I went through that with the beginning of the 21st century. There was no year zero, so by convention in 1900 no one looked at that as the start of the 20th century. That was considered to begin in 1901. But that all went by the wayside ten years ago. Starting tomorrow everyone will refer to the new decade just begun.
Me, too also...And was met with quizzical or blank faced stares...
We all count 1-10, not 0-9...Unless we’re talking about a media ignoramus (apologies for redundancy)
In which case, for the ignoramus all that matters is being first to say or write something demonstrably stupid...Truth is irrelevant next to popular “culture” groupthink...
tensions are about the same imho. It's just that the media advertises it for the sake of profit and takes sides.
The masses understood weather better back then. Today, people can go a week without setting foot outside or looking out the window. They rely on the Weather Channel to tell them if they need an umbrella that day.
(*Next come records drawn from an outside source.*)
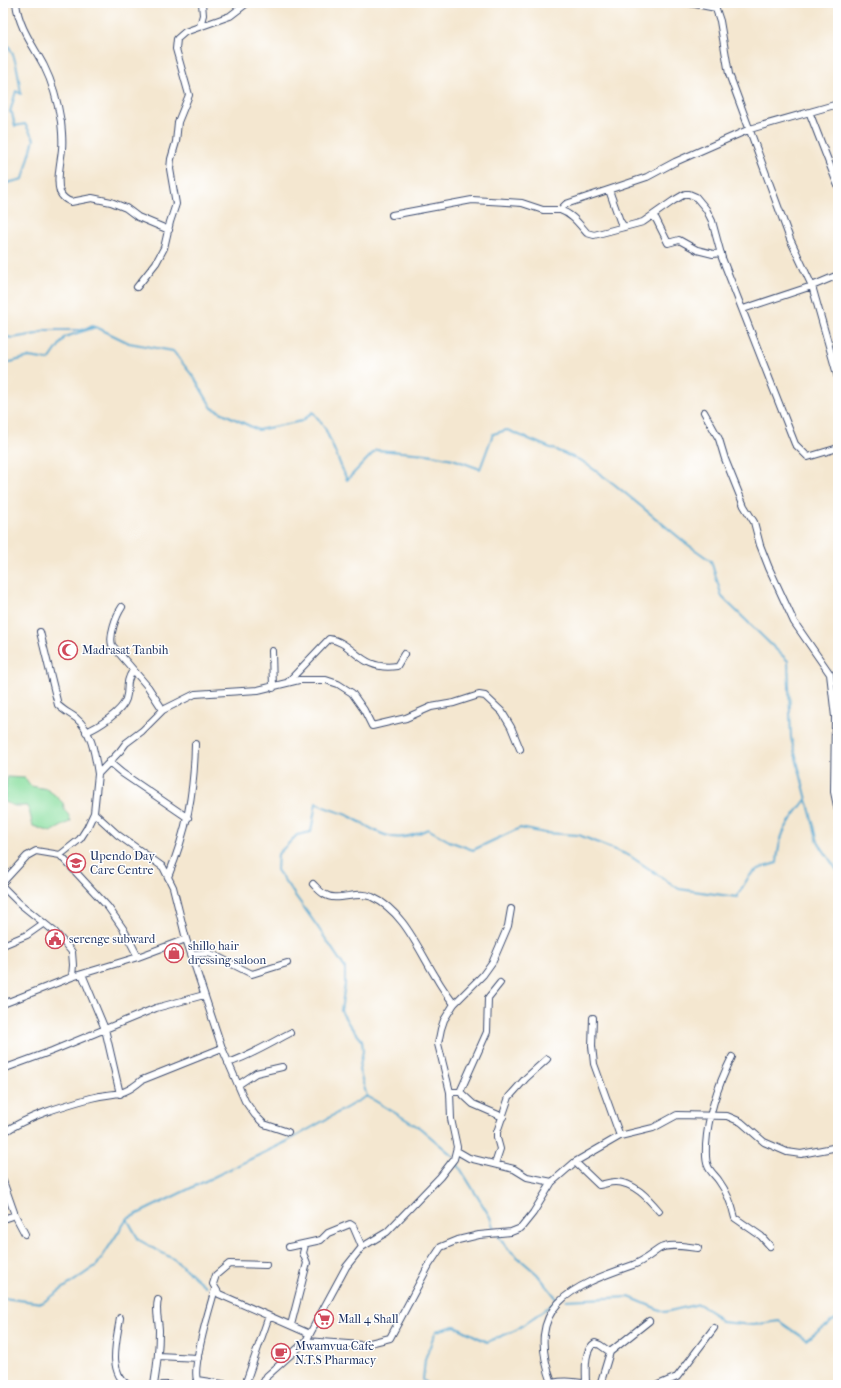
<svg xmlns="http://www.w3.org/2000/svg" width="841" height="1388" viewBox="0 0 841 1388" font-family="'IM FELL French Canon',serif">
	<rect width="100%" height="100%" fill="#fff"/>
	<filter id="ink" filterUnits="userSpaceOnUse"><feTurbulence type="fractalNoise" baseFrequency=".025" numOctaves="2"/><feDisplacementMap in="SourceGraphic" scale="8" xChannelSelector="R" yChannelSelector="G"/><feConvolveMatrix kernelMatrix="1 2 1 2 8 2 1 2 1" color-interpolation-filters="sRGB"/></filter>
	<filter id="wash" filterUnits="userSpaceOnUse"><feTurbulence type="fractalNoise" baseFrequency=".012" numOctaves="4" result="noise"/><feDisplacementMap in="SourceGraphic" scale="16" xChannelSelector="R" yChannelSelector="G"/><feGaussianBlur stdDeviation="0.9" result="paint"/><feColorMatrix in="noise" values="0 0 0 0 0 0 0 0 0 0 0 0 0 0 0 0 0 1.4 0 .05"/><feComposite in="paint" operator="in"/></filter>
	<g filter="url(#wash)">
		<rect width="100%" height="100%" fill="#f4e7d0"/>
		<path fill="#8bdfa0" stroke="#53877f" d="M7,777L25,778L31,786L47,789L56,796L63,803L65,811L68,814L71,821L51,832L33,826L28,806H15L4,802Z"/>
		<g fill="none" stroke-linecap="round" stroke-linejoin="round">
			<path stroke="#55a7d0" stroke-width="2" d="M3,38C17,55 18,73 21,94L16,91L10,112L12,113L15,126L25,124L34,139L23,179L3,184
				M3,336L12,338L37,334L45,330H82L93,326L95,327
				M3,364L29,357L49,360L65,337L96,327L129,343L173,351L195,379L212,408L258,430L302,421L313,412L325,428L347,480L376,450L427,454L453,459L480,469L493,434L507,430L582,461L614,484L687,544L711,561L722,597L788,661L791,738L818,842L838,872
				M3,374L6,445L3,453
				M367,1096L359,1070L363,1051L362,1040L350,1026L341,1011L345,984V968L317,926L277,870L278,854L297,835L311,832L316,803C327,810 340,811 351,817C381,833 392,847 428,829L449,841L473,850L520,828L545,833L579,835L630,856L679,889L737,897C750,873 750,870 777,863C779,830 788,824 807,798
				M455,1160L490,1217L495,1233
				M127,1219L139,1240L175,1260L206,1287
				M498,1235L506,1247L537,1274L558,1300
				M3,1298L42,1303L97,1265L127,1219L288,1141L367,1096L420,1128L453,1156
				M566,1300L629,1297L665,1312L699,1304L713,1313L721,1322L753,1325L779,1321L806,1340L838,1317
				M430,1385L423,1380L425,1359L436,1331L455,1326L487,1342L516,1330L558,1300"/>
		</g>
	</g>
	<g filter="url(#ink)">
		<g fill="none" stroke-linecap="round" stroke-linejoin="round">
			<defs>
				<path id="minor" d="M16,3C19,28 33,45 44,66C53,84 58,103 61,122C62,131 63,140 62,149C61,161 56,180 60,192C62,197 66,200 71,202L92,198L111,202L126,208L138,217L169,230
					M690,3L716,8
					M714,3L720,21L729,74L790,239L812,286L838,378
					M200,26L203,15L202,3
					M810,114L838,186
					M609,190L620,221L624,227
					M560,210C572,214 579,224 587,233L594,235L643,222L673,201L685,194H689L696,197L706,209L712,221L722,258L795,444L808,457L838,448
					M392,215L472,200L522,203L543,210H560L566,204L647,177L675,162L750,129L838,104
					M652,216L656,219L668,243L679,240L697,250L713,254L721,253
					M137,287L156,263L164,248L170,222L176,204L170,169L171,159L176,142L178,122L189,95L176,49L177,39L185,32L230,16L247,3
					M743,309L812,286L838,275
					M704,412L719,439L725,459L744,506L754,522L760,545L769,568L794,622L830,674L835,717L834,792L838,811
					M122,607C116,616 109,635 112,645L148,687L163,710
					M40,632L58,705C64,711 69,713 76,718C92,731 95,755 98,774
					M272,651L273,688
					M288,682L329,639C353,641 360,672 397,666L404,654
					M86,732C98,727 122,712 126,699C130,686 124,685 133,670
					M109,762L122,773L188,818
					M94,813L118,835L163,867L173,887L186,939L222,1048L245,1101L255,1115L264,1124L288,1132
					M60,855L108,907L124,930L138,957
					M168,877C187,830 194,794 195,744
					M3,882L27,856L36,851L60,855L80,839L87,828L94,813L98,774L120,751L126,743L142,731L163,710L195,694L258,690L299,680H326L338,684L352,693L364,710L372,726L406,718L431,707L454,703L479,695L485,696L502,712L511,727L520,749
					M313,884C316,887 320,892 324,894C337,903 357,890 372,897C404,911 419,951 437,979C442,988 448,996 454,1004
					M3,887L19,903L55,932L72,952L73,965L72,977
					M3,945L27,935L44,923
					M192,954L208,953L216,956L252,974L287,963
					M82,974L105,1029L120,1094
					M3,1004L72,977L138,957L186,939
					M593,1018L592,1046L594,1064L620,1136
					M732,1057C718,1085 708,1113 706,1145C706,1152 705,1160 708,1166C710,1172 716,1176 719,1181C727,1192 732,1205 735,1218L761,1236L770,1246
					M228,1063C250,1056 269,1044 290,1033
					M3,1069L52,1051L156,1008L204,995
					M238,1085L256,1073L282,1067
					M450,1092H460L487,1032L488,998L500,983
					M460,1092L473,1104L503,1117
					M3,1133C28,1116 62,1106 91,1098C115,1091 120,1099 142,1080L222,1048
					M457,1151L469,1158L514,1169L527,1177L552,1182
					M575,1162L599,1185C605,1184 610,1182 615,1182C634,1182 648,1198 659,1211
					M495,1164L500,1149L497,1138V1132L509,1097L526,1078L547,1059
					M3,1181L15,1215L25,1234
					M3,1219L15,1215
					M289,1247L321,1240L328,1233L350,1224L353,1226L362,1247
					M266,1265L229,1264L216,1275L213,1284L219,1294L310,1334
					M215,1289C210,1307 192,1364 197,1380L229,1385
					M120,1318C117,1339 107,1372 128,1385
					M291,1325L307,1263L303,1253L305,1245
					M306,1341L362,1345L390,1338L429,1265L441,1247L458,1240L479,1235L511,1232L521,1228L533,1213L552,1182L575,1162L620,1136L653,1128L677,1115L727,1116L741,1122L764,1142L787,1152L801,1154L838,1147
					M158,1356L198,1358
					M552,1383C524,1305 570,1287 633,1265C644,1261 650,1255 659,1249C668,1243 687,1247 698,1248
					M586,1384C586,1372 583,1350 595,1343L600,1345L610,1352
					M154,1385C157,1367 159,1349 159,1331C159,1321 155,1311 158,1300
					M163,1385H169
					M245,1385L269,1316
					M262,1385L267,1376L306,1341L346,1267L362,1247L387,1232L440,1177L454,1159L457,1147L451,1119L450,1092L438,1044L441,1029L444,1020L454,1004L483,975L493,961L508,926L511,909
					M358,1385H366
					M549,1385C556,1379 582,1382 591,1385
					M600,1385L610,1352L649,1321
					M658,1385L677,1377L714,1328"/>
			</defs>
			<use href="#minor" stroke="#3c4b6f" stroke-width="8"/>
			<use href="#minor" stroke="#fff" stroke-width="6"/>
		</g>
	</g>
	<defs>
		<symbol id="mosque-ring" viewBox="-11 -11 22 22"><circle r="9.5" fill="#fff" stroke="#d1495b" stroke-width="1.5"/><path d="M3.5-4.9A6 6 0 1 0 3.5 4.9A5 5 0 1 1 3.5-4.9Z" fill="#d1495b"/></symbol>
		<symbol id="school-ring" viewBox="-11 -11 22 22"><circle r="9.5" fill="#fff" stroke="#d1495b" stroke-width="1.5"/><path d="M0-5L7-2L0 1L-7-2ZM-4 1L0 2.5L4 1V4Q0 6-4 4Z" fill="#d1495b"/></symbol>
		<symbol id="civic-ring" viewBox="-11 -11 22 22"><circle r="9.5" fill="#fff" stroke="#d1495b" stroke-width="1.5"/><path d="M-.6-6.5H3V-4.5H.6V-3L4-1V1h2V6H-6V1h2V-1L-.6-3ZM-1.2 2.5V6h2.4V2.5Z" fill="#d1495b"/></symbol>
		<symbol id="shop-ring" viewBox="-11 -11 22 22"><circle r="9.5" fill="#fff" stroke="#d1495b" stroke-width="1.5"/><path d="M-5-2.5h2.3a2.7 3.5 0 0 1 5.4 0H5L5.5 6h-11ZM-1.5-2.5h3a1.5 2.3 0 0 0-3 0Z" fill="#d1495b"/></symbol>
		<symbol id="supermarket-ring" viewBox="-11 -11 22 22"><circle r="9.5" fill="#fff" stroke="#d1495b" stroke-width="1.5"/><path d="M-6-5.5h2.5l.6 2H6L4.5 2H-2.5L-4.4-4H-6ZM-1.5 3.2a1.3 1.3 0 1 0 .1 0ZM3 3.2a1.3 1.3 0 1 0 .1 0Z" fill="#d1495b"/></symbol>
		<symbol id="cafe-ring" viewBox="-11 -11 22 22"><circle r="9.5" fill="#fff" stroke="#d1495b" stroke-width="1.5"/><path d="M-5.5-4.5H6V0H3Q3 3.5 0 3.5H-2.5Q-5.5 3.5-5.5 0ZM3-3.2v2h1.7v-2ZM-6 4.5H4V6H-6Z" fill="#d1495b"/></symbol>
	</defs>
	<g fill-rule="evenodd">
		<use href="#mosque-ring" x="57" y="639" width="22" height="22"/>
		<use href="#school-ring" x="65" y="852" width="22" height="22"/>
		<use href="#civic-ring" x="44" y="928" width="22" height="22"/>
		<use href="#shop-ring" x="163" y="942" width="22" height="22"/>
		<use href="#supermarket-ring" x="313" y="1308" width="22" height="22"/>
		<use href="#cafe-ring" x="270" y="1342" width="22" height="22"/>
	</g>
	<g text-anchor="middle" stroke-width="3" stroke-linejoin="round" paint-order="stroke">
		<g font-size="12" fill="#1b2f5e" stroke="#fff" text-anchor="start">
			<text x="82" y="654">Madrasat Tanbih</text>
			<text x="90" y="860">Upendo Day<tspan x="90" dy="14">Care Centre</tspan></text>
			<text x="69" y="943">serenge subward</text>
			<text x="188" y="950">shillo hair<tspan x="188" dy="14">dressing saloon</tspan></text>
			<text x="338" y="1323">Mall 4 Shall</text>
			<text x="295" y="1350">Mwamvua Cafe<tspan x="295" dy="14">N.T.S Pharmacy</tspan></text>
		</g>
	</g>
	<rect width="841" height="1388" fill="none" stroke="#fff" stroke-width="16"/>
</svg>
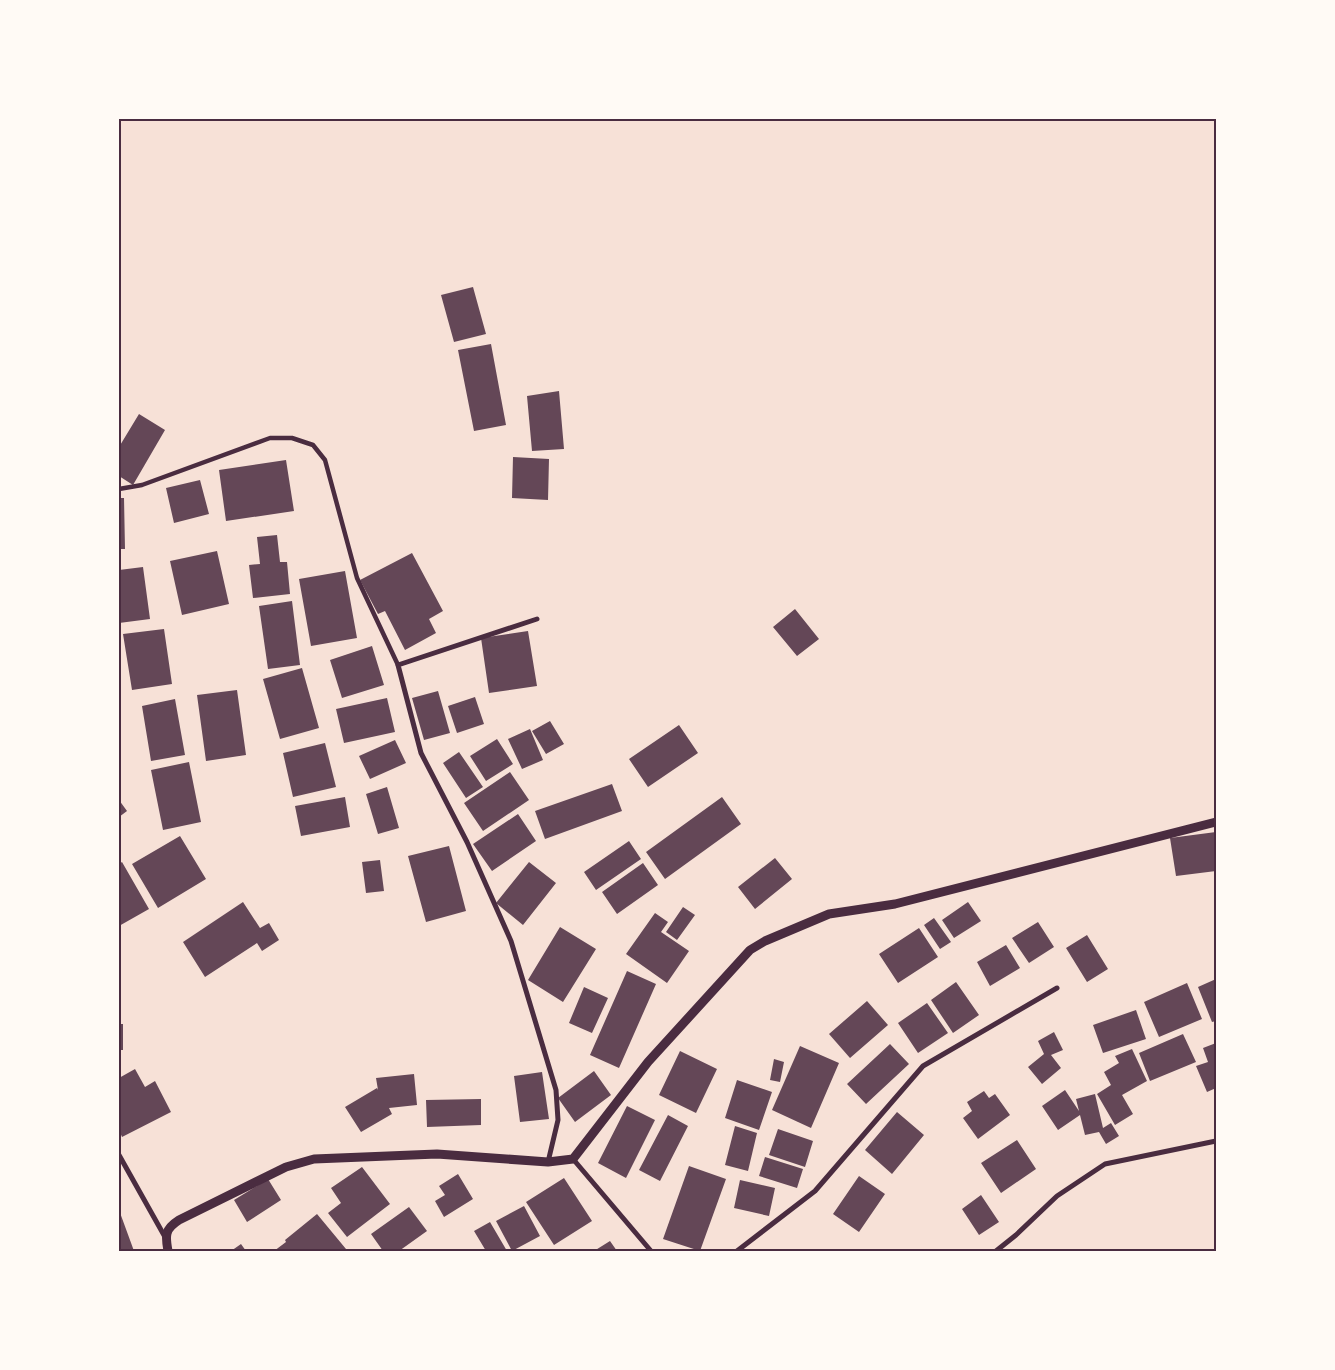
<svg xmlns="http://www.w3.org/2000/svg" width="1335" height="1370" font-family="Overpass,sans-serif">
  <rect width="100%" height="100%" fill="#f7e1d7"/>
  <path fill="#644757" d="M 473,287 L 486,334 L 454,342 L 441,295 Z
    M 491,344 L 506,425 L 474,431 L 458,350 Z
    M 559,391 L 564,449 L 532,451 L 527,396 Z
    M 139,414 L 165,430 L 133,485 L 119,476 L 119,447 Z
    M 513,457 L 549,459 L 548,500 L 512,498 Z
    M 286,460 L 294,511 L 226,521 L 219,470 Z
    M 200,480 L 209,514 L 174,523 L 166,488 Z
    M 119,498 L 124,498 L 125,549 L 119,549 Z
    M 277,535 L 280,562 L 287,562 L 290,594 L 253,598 L 249,565 L 260,564 L 257,537 Z
    M 217,551 L 229,604 L 182,615 L 170,561 Z
    M 412,553 L 443,611 L 429,619 L 436,633 L 405,650 L 385,611 L 378,614 L 360,580 Z
    M 143,567 L 150,619 L 119,623 L 119,570 Z
    M 345,571 L 357,638 L 311,646 L 299,579 Z
    M 292,601 L 300,665 L 268,669 L 259,606 Z
    M 795,609 L 819,639 L 797,656 L 773,627 Z
    M 164,629 L 172,684 L 132,690 L 123,634 Z
    M 528,631 L 537,686 L 489,693 L 481,638 Z
    M 372,646 L 384,685 L 342,698 L 330,660 Z
    M 302,668 L 319,728 L 280,739 L 263,679 Z
    M 237,690 L 246,755 L 206,761 L 197,695 Z
    M 438,691 L 450,733 L 424,740 L 412,698 Z
    M 475,697 L 484,724 L 457,733 L 448,706 Z
    M 387,698 L 395,732 L 344,743 L 336,709 Z
    M 175,699 L 185,755 L 151,761 L 142,706 Z
    M 550,721 L 564,744 L 546,754 L 532,731 Z
    M 679,725 L 698,753 L 648,787 L 629,759 Z
    M 530,729 L 543,760 L 522,769 L 508,739 Z
    M 497,739 L 513,764 L 486,781 L 470,756 Z
    M 395,740 L 406,763 L 370,779 L 359,756 Z
    M 325,743 L 336,787 L 293,797 L 283,753 Z
    M 459,752 L 483,787 L 466,798 L 443,763 Z
    M 189,762 L 201,822 L 163,830 L 151,770 Z
    M 510,772 L 529,800 L 483,831 L 464,803 Z
    M 612,784 L 622,811 L 545,839 L 535,811 Z
    M 387,787 L 399,828 L 378,834 L 366,794 Z
    M 345,797 L 350,827 L 301,836 L 295,806 Z
    M 722,797 L 741,824 L 665,879 L 646,852 Z
    M 119,800 L 127,811 L 119,817 Z
    M 518,814 L 536,841 L 492,871 L 473,844 Z
    M 1216,832 L 1216,871 L 1176,876 L 1170,838 Z
    M 180,836 L 206,879 L 158,908 L 132,864 Z
    M 629,841 L 641,859 L 596,890 L 584,872 Z
    M 449,846 L 466,911 L 426,922 L 408,856 Z
    M 775,858 L 792,879 L 755,909 L 738,887 Z
    M 380,860 L 384,891 L 366,893 L 362,862 Z
    M 122,862 L 149,909 L 119,926 L 119,864 Z
    M 529,862 L 556,883 L 523,925 L 496,903 Z
    M 643,863 L 658,885 L 617,914 L 602,892 Z
    M 243,902 L 260,928 L 269,923 L 279,940 L 262,951 L 257,943 L 205,977 L 183,942 Z
    M 968,902 L 981,921 L 954,938 L 942,920 Z
    M 683,907 L 695,915 L 677,940 L 666,932 Z
    M 655,913 L 668,922 L 661,932 L 689,951 L 667,983 L 626,954 Z
    M 934,918 L 951,942 L 940,949 L 924,925 Z
    M 1038,922 L 1054,947 L 1029,963 L 1012,938 Z
    M 560,927 L 596,949 L 563,1002 L 528,980 Z
    M 919,928 L 938,957 L 898,983 L 879,954 Z
    M 1087,935 L 1108,969 L 1087,982 L 1066,948 Z
    M 1006,945 L 1020,968 L 990,986 L 977,962 Z
    M 627,971 L 656,984 L 619,1068 L 590,1055 Z
    M 1216,979 L 1216,1021 L 1212,1022 L 1198,987 Z
    M 956,982 L 979,1015 L 953,1033 L 931,1000 Z
    M 1187,983 L 1202,1019 L 1159,1037 L 1144,1002 Z
    M 584,987 L 608,998 L 592,1033 L 569,1023 Z
    M 867,1001 L 888,1025 L 850,1058 L 829,1034 Z
    M 927,1003 L 948,1033 L 918,1053 L 898,1023 Z
    M 1136,1010 L 1146,1039 L 1103,1053 L 1093,1025 Z
    M 119,1024 L 123,1024 L 123,1050 L 119,1050 Z
    M 1054,1032 L 1063,1050 L 1051,1055 L 1061,1068 L 1042,1084 L 1028,1067 L 1044,1054 L 1038,1041 Z
    M 1183,1034 L 1196,1062 L 1150,1081 L 1139,1053 Z
    M 1216,1043 L 1216,1088 L 1207,1092 L 1196,1066 L 1208,1062 L 1203,1048 Z
    M 890,1044 L 909,1064 L 866,1104 L 847,1084 Z
    M 800,1046 L 839,1063 L 811,1128 L 772,1110 Z
    M 1132,1049 L 1147,1081 L 1122,1095 L 1133,1114 L 1115,1125 L 1097,1094 L 1111,1085 L 1104,1072 L 1119,1063 L 1115,1056 Z
    M 680,1051 L 717,1069 L 696,1113 L 659,1095 Z
    M 774,1059 L 784,1062 L 780,1082 L 770,1080 Z
    M 135,1069 L 145,1087 L 155,1081 L 171,1112 L 122,1137 L 119,1130 L 119,1078 Z
    M 594,1071 L 611,1095 L 575,1122 L 558,1098 Z
    M 542,1072 L 549,1119 L 520,1122 L 514,1076 Z
    M 414,1074 L 417,1105 L 389,1108 L 392,1114 L 361,1132 L 345,1107 L 377,1088 L 378,1090 L 376,1078 Z
    M 737,1080 L 772,1092 L 759,1130 L 725,1118 Z
    M 1065,1090 L 1079,1111 L 1076,1099 L 1095,1094 L 1103,1128 L 1111,1123 L 1119,1136 L 1106,1144 L 1099,1132 L 1085,1135 L 1080,1115 L 1058,1130 L 1042,1106 Z
    M 984,1091 L 989,1098 L 995,1094 L 1010,1115 L 978,1139 L 963,1118 L 972,1111 L 967,1102 Z
    M 481,1099 L 481,1125 L 427,1127 L 426,1100 Z
    M 627,1106 L 655,1120 L 626,1178 L 598,1163 Z
    M 897,1112 L 924,1135 L 892,1174 L 865,1150 Z
    M 668,1115 L 688,1126 L 660,1181 L 639,1170 Z
    M 735,1126 L 757,1133 L 748,1171 L 725,1165 Z
    M 778,1129 L 813,1141 L 805,1167 L 769,1155 Z
    M 1017,1140 L 1036,1169 L 1001,1193 L 981,1163 Z
    M 765,1157 L 803,1169 L 797,1188 L 759,1176 Z
    M 689,1166 L 726,1179 L 700,1251 L 663,1239 Z
    M 362,1167 L 390,1204 L 347,1237 L 328,1213 L 341,1203 L 331,1188 Z
    M 458,1174 L 473,1199 L 444,1217 L 435,1201 L 445,1195 L 439,1186 Z
    M 859,1176 L 885,1194 L 859,1232 L 833,1214 Z
    M 564,1178 L 592,1221 L 554,1245 L 526,1202 Z
    M 268,1179 L 281,1200 L 247,1222 L 234,1200 Z
    M 740,1180 L 775,1188 L 769,1216 L 734,1208 Z
    M 981,1195 L 999,1222 L 979,1235 L 962,1209 Z
    M 524,1206 L 540,1236 L 512,1251 L 496,1221 Z
    M 409,1207 L 427,1231 L 399,1251 L 383,1251 L 371,1234 Z
    M 119,1210 L 134,1251 L 119,1251 Z
    M 317,1214 L 346,1249 L 342,1251 L 274,1251 L 286,1242 L 285,1240 Z
    M 490,1222 L 507,1251 L 486,1251 L 474,1231 Z
    M 610,1241 L 617,1251 L 594,1251 Z
    M 241,1244 L 246,1251 L 231,1251 Z"/>
  <g fill="none" stroke-linecap="round" stroke-linejoin="round">
    <path stroke="#4a2c40" stroke-width="4.5" d="M 119,489 L 142,485 L 270,438 L 292,438 L 313,445 L 325,460 L 357,578 L 398,665"/>
    <path stroke="#4a2c40" stroke-width="5" d="M 537,619 L 398,665 L 421,753 L 467,842 L 511,941 L 556,1090 L 558,1120 L 548,1162
      M 119,1155 L 165,1237
      M 573,1159 L 651,1251
      M 737,1251 L 815,1191 L 923,1066 L 1057,988
      M 996,1251 L 1016,1235 L 1057,1196 L 1105,1164 L 1216,1141"/>
    <path stroke="#4a2c40" stroke-width="9" d="M 168,1251 C 165,1235 165,1229 179,1220 L 286,1167 L 314,1159 L 437,1154 L 548,1162 L 573,1159 L 648,1062 L 750,950 L 765,941 L 829,914 L 895,904 L 1216,822"/>
  </g>
  <rect width="1335" height="1370" fill="none" stroke="#fffaf5" stroke-width="240"/>
  <rect x="120" y="120" width="1095" height="1130" fill="none" stroke="#4a2c40" stroke-width="2"/>
</svg>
It doesn’t take a rocket scientist to predict weather events. Little ol’ me knows when there’s a storm or flood coming just by paying attention and watching the skies. Too bad the authorities can’t and do nothing but pull lint from their navels instead of sending out alerts and regulating the river a week prior to massive flooding. Like duuuuuuh, if up stream is flooding then what do think down stream will be like in a few days, huh?
Red sky at night, sailors’delight.
Red sky in the morning, sailors’ take warning.